Look through the material below for "given". Copy every line that contains it.
── Data for review ──
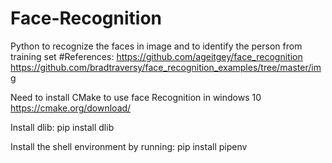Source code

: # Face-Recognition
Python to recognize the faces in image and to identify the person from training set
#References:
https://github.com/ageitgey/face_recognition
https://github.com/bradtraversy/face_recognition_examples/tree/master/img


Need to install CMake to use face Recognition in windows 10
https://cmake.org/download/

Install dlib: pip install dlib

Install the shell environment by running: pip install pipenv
───
── Data for review ──
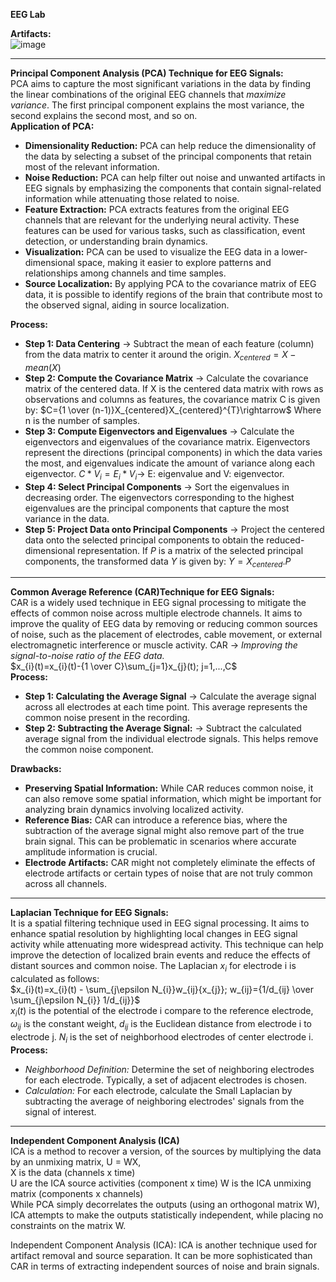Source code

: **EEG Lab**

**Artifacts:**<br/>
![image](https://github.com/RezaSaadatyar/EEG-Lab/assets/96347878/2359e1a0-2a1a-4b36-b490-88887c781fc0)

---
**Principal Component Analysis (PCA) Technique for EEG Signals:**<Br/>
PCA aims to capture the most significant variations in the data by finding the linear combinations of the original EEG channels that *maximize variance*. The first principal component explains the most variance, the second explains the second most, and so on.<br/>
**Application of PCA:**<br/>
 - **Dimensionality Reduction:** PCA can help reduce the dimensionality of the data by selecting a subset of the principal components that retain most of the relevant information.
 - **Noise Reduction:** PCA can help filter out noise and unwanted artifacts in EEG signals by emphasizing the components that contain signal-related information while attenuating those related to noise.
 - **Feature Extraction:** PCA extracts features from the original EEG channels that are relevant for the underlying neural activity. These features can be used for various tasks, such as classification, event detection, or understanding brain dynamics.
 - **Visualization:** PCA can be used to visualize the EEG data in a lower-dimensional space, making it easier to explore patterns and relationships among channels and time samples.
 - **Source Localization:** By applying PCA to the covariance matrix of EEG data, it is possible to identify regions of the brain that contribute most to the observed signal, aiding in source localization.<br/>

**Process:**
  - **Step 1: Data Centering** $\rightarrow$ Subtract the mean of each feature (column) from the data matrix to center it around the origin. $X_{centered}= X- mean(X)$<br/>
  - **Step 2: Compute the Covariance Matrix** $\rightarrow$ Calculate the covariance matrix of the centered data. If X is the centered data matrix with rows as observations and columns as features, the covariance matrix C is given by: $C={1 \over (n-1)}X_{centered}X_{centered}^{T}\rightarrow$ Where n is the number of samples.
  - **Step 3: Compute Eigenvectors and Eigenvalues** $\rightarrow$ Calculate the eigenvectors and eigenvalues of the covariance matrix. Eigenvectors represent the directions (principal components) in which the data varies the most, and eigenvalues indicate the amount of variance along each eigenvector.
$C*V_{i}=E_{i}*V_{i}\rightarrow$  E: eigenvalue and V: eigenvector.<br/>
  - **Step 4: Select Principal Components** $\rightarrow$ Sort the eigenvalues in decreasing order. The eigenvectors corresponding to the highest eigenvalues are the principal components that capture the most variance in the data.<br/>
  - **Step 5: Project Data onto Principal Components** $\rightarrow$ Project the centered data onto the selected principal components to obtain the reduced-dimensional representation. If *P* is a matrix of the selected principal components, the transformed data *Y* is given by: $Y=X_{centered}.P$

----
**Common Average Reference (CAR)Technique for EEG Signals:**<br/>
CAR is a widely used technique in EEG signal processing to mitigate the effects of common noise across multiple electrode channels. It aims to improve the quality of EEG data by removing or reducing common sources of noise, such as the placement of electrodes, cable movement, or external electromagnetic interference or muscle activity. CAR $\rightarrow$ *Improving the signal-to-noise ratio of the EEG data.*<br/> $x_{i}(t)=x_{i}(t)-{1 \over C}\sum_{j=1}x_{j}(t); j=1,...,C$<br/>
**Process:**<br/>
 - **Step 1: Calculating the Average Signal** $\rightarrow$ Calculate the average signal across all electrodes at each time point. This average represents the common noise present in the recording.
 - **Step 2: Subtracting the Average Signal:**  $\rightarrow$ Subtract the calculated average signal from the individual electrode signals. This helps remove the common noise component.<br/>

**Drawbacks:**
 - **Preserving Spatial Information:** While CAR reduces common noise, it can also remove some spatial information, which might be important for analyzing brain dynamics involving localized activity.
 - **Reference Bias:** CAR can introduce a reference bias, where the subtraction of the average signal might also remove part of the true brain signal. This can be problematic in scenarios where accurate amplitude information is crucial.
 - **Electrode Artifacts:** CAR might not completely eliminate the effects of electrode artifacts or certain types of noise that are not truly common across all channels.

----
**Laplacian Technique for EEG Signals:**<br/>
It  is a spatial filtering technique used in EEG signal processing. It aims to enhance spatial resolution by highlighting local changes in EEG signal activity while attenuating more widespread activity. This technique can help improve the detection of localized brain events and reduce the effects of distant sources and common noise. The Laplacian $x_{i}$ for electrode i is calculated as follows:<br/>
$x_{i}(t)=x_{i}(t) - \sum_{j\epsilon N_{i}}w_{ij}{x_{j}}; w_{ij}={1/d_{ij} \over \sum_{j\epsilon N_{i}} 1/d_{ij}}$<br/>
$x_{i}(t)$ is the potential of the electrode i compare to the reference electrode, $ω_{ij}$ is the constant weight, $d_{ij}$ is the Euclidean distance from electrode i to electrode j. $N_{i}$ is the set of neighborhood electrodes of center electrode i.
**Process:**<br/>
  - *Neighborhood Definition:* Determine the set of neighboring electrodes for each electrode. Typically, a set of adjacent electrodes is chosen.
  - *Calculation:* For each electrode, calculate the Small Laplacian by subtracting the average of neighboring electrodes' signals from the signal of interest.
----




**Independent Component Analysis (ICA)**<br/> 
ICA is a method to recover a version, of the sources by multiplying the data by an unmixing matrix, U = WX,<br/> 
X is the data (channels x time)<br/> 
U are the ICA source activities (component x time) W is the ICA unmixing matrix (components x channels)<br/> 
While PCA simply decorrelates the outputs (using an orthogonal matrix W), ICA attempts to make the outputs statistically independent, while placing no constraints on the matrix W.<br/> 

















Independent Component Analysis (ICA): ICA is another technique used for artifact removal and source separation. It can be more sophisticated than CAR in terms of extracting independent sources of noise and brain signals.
───
The answer:
  - **Step 2: Compute the Covariance Matrix** $\rightarrow$ Calculate the covariance matrix of the centered data. If X is the centered data matrix with rows as observations and columns as features, the covariance matrix C is given by: $C={1 \over (n-1)}X_{centered}X_{centered}^{T}\rightarrow$ Where n is the number of samples.
  - **Step 5: Project Data onto Principal Components** $\rightarrow$ Project the centered data onto the selected principal components to obtain the reduced-dimensional representation. If *P* is a matrix of the selected principal components, the transformed data *Y* is given by: $Y=X_{centered}.P$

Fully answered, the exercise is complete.